What then of those who do not know Christ or reject the gospel for whatever reason? What is the status of their humanity? Fr. Thomas put forward the suggestion that they were not human at all! - I took him to mean as God intended at the creation; that their humanity – and ours before our baptism – was lost, not in the sense of having been destroyed but lost in the sense of having wandered off the path of Life. This does not class them as sub-human in the biological meaning of the word, as if they were now Neanderthal or Cro-Magnon to our Homo Sapiens! Nor does it mean that they have a moral status merely alongside other animal species and no more. True, all animal life must be treated with respect and kindness but human life, clearly, has more value [Matt.6:26]. The truth is that, though, they might still be children of wrath to use a biblical phrase, it is from such that the redeemed are made, for we ourselves were once among them; no one is born Christian, only reborn. It is in the very nature of the divine love that God seeks out what is lost whilst we are yet estranged from him [1Jn.4:10]. This in itself establishes our attitude to those who are on the outside: that we are here to call them in; to reveal Christ to the world, only we are called to do this with urgency for we (and they) do not have for ever. Furthermore, judgement begins, as we know, with the household of God [I Pet.4:17] which is why repentance is such a feature of Orthodox spirituality and indeed, the Liturgy. Repentance is, after all, the very process wherein the fullness of our humanity is being restored.

So there are, as it were, two humanities corresponding to the old and the new Adam. There is the biological creature, fallen into this world, time-bound and walking, each one, inevitably towards the precipice of his own, individual doom. And there is that which has been turned around, washed, anointed, re-clothed, following the pilgrim path in search of God.

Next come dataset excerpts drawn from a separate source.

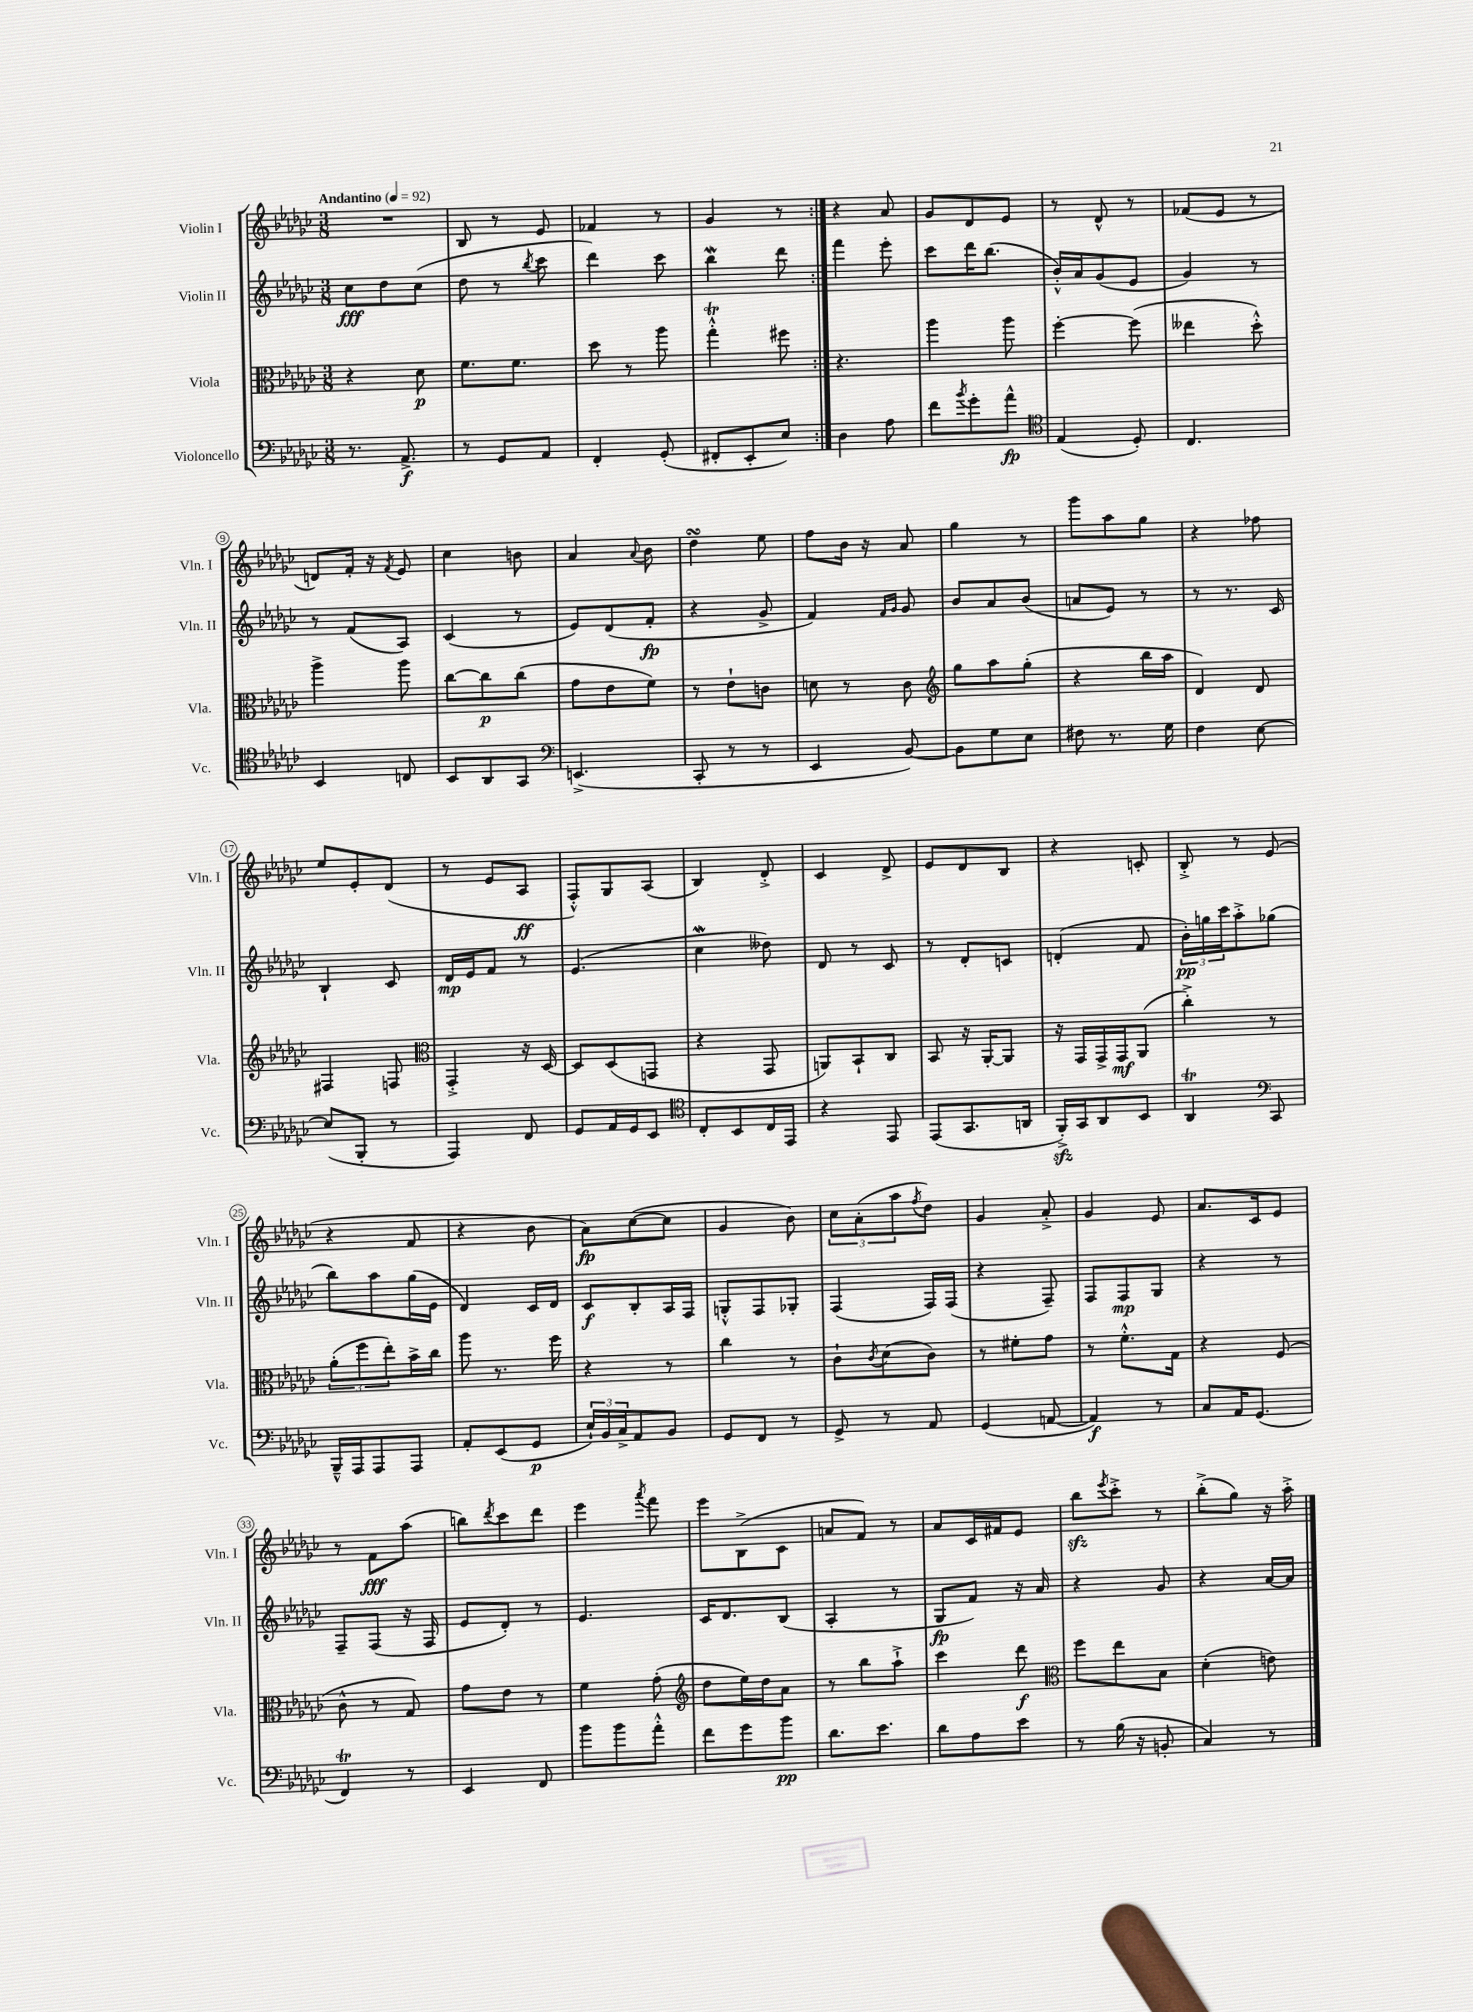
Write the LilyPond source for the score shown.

<<
\new StaffGroup <<
\new Staff = "s0" \with { instrumentName = "Violin I" shortInstrumentName = "Vln. I" } {
    \clef treble \key ges \major \numericTimeSignature \time 3/8 \tempo "Andantino" 4 = 92
    \repeat volta 2 { R4. |
    bes8 r8 ees'8 |
    fes'4 r8 |
    ges'4 r8 | }
    r4 aes'8 |
    ges'8 des'8 ees'8 |
    r8 des'8-^ r8 |
    fes'8( ees'8 r8 |
    d'8) f'16-. r16 \acciaccatura { f'8 } ees'8 |
    ces''4 b'8 |
    aes'4 \appoggiatura { aes'8 } bes'8 |
    des''4\turn ees''8 |
    f''8 bes'16 r16 aes'8 |
    ges''4 r8 |
    ges'''8 aes''8 ges''8 |
    r4 fes''8 |
    ees''8 ees'8-. des'8( |
    r8 ees'8 aes8\ff |
    f8-.-^) ges8 aes8( |
    bes4) des'8-.-> |
    ces'4 des'8-> |
    ees'8 des'8 bes8 |
    r4 c'8-. |
    bes8-.-> r8 ees'8( |
    r4 f'8 |
    r4 bes'8 |
    aes'8\fp) ces''8~( ces''8 |
    ges'4 bes'8) |
    \tuplet 3/2 { ces''8 aes'8-.( aes''8 } \acciaccatura { f''8 } des''8) |
    ges'4 aes'8-.-> |
    ges'4 ees'8 |
    aes'8. ces'16 ees'8 |
    r8 f'8\fff aes''8( |
    b''8) \acciaccatura { des'''8 } ces'''8 des'''8 |
    ees'''4 \acciaccatura { aes'''8 } f'''8 |
    ees'''8 bes8->( ces'8 |
    a'8 f'8) r8 |
    aes'8 ces'16 fis'16 ees'8 |
    bes''8\sfz \acciaccatura { ees'''8 } ces'''8-.-> r8 |
    bes''8-.->( ges''8) r16 aes''16-.-> \bar "|." |
}
\new Staff = "s1" \with { instrumentName = "Violin II" shortInstrumentName = "Vln. II" } {
    \clef treble \key ges \major \numericTimeSignature \time 3/8
    \repeat volta 2 { ces''8\fff des''8 ces''8( |
    des''8 r8 \acciaccatura { bes''8 } ces'''8 |
    des'''4) ces'''8 |
    bes''4\mordent des'''8 | }
    f'''4 ees'''8-. |
    ces'''8 des'''16 bes''8.( |
    bes'16-.-^) aes'16 ges'8( ees'8 |
    ges'4) r8 |
    r8 f'8( aes8) |
    ces'4( r8 |
    ees'8) des'8( f'8-.\fp |
    r4 ges'8-> |
    f'4) \grace { f'16 ges'16 } ges'8 |
    bes'8 aes'8 bes'8( |
    a'8 ees'8) r8 |
    r8 r8. ces'16 |
    bes4-! ces'8 |
    des'16\mp ees'16 f'8 r8 |
    ees'4.( |
    ces''4\mordent deses''8) |
    des'8 r8 ces'8 |
    r8 des'8-. c'8 |
    d'4-.( f'8 |
    \tuplet 3/2 { bes'16-.\pp) g''16 ces'''16 } aes''8-.-> ges''8( |
    bes''8) aes''8 ges''16( ees'16 |
    des'4) ces'16 des'16 |
    ces'8\f bes8-. aes16 f16 |
    g8-.-^ f8 ges8-. |
    f4( f16) f16( |
    r4 f8--) |
    f8 f8\mp ges8 |
    r4 r8 |
    f8-- f8( r16 f16 |
    ees'8 des'8-.) r8 |
    ees'4. |
    ces'16 des'8. bes8( |
    aes4-. r8 |
    ges8\fp f'8) r16 aes'16 |
    r4 ges'8 |
    r4 aes'16~ aes'16 \bar "|." |
}
\new Staff = "s2" \with { instrumentName = "Viola" shortInstrumentName = "Vla." } {
    \clef alto \key ges \major \numericTimeSignature \time 3/8
    \repeat volta 2 { r4 des'8\p |
    f'8. f'8. |
    des''8 r8 aes''8 |
    ges''4-.-^\trill fis''8 | }
    r4. |
    aes''4 aes''8 |
    f''4~-. f''8( |
    eeses''4 des''8-.-^) |
    aes''4-> aes''8 |
    ces''8~ ces''8\p ces''8( |
    ges'8 ees'8 f'8) |
    r8 ees'8-! c'8 |
    d'8 r8 ces'8 |
    \clef treble ges''8 aes''8 ges''8-.( |
    r4 bes''16 aes''16 |
    des'4) des'8 |
    fis4 f8 |
    \clef alto ges,4-.-> r16 des16~ |
    des8 des8( g,8 |
    r4 ges,8 |
    a,8) bes,8-! ces8 |
    bes,8 r16 aes,16~-. aes,8 |
    r16 ges,16 ges,16-> ges,16\mf aes,8( |
    ces''4-.->) r8 |
    \tuplet 3/2 { aes'8-.( f''8 ees''8-.) } bes'16-> ces''16 |
    aes''8 r8. f''16 |
    r4 r8 |
    ces''4 r8 |
    ces'8-! \acciaccatura { ces'8 } des'8( ces'8) |
    r8 fis'8-. ges'8 |
    r8 f'8.-.-^ ges16 |
    r4 f8( |
    ces'8-^ r8 ges8) |
    ges'8 ees'8 r8 |
    f'4 ges'8-.( |
    \clef treble des''8 ees''16) des''16 aes'8 |
    r8 bes''8 aes''8-!-> |
    ces'''4 des'''8\f |
    \clef alto f''8 ees''8 bes8 |
    des'4-.( e'8) \bar "|." |
}
\new Staff = "s3" \with { instrumentName = "Violoncello" shortInstrumentName = "Vc." } {
    \clef bass \key ges \major \numericTimeSignature \time 3/8
    \repeat volta 2 { r8. aes,8.->\f |
    r8 ges,8 aes,8 |
    f,4-. ges,8-.( |
    fis,8-. ees,8-. ees8) | }
    des4 aes8 |
    f'8 \acciaccatura { bes'8 } ges'8-. aes'8-^\fp |
    \clef tenor ees4( des8-.) |
    ces4. |
    bes,4 c8 |
    bes,8 aes,8 ges,8 |
    \clef bass e,4.->( |
    ces,8-. r8 r8 |
    ees,4 bes,8~) |
    bes,8 ges8 ees8 |
    fis8 r8. ges16 |
    f4 ees8~ |
    ees8( bes,,8-. r8 |
    aes,,4) f,8 |
    ges,8 aes,16 ges,16 ees,8 |
    \clef tenor ces8-. bes,8 ces16 ees,16 |
    r4 ees,8 |
    ees,8( ges,8. a,16 |
    f,16-.->\sfz) ges,16 aes,8 bes,8 |
    aes,4\trill \clef bass ces,8 |
    bes,,16---^ aes,,16 aes,,8 aes,,8 |
    aes,8-. ees,8( ges,8\p |
    \tuplet 3/2 { ees16-!) bes,16 ces16-> } aes,8 bes,8 |
    ges,8 f,8 r8 |
    ges,8-> r8 aes,8 |
    ges,4( a,8~ |
    a,4\f) r8 |
    ces8 aes,16 ges,8.( |
    f,4\trill) r8 |
    ees,4 f,8 |
    bes'8 bes'8 aes'8-.-^ |
    f'8 ges'8 bes'8\pp |
    des'8. ees'8. |
    des'8 aes8 ees'8 |
    r8 bes16( r16 b,8-. |
    ces4) r8 \bar "|." |
}
>>
>>
\layout { \context { \Score \override BarNumber.stencil = #(make-stencil-circler 0.1 0.3 ly:text-interface::print) } }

In the light of this, we should not be surprised that given the decline of Christianity in our own land, that so much of our political, civil, educational, medical, recreational and national life in general tends now towards the dehumanised. It seems inevitable that, for the developed world, the rate of change is ever increasing, driven to a great extent by technology but also through the abandonment of the old moralities and the discarding of traditional moral compasses. It is as if the human psyche has difficulty relating to the accelerating changes in the structure of our society and our relationships within it. But this is certainly being achieved and is resulting in the steady dehumanising of Man himself. Nowhere is this more clearly seen than in the whole area of marriage and family ties, with the breakdown of ancient certainties, so often endorsed by government policies. (Incidentally, Fr. Thomas recommended C. S. Lewis’ book, ‘The Abolition of Man’ as having predicted all this a long time ago.) What will be left of Adam and Eve in the new genetically modified, artificially conceived clone, confined in political rectitude and, finally, euthanased when its financial productivity is exhausted? It is a nightmare, worthy of the apocalypse and the abolition of our race. But whilst we contemplate that and shudder, let us instead turn our minds to those two great feast in August, the Transfiguration and the Dormition, pointing us towards an altogether different destiny.

O Light that never sets, why hast Thou cast me from Thy face? And why hast the alien darkness covered me in my wretchedness? But I entreat Thee, cause me to return and direct my paths towards the light of Thy commandments.

[Irmos of the 2nd Canon, Cant. 5 of Orthros for the Feast of the Transfiguration.]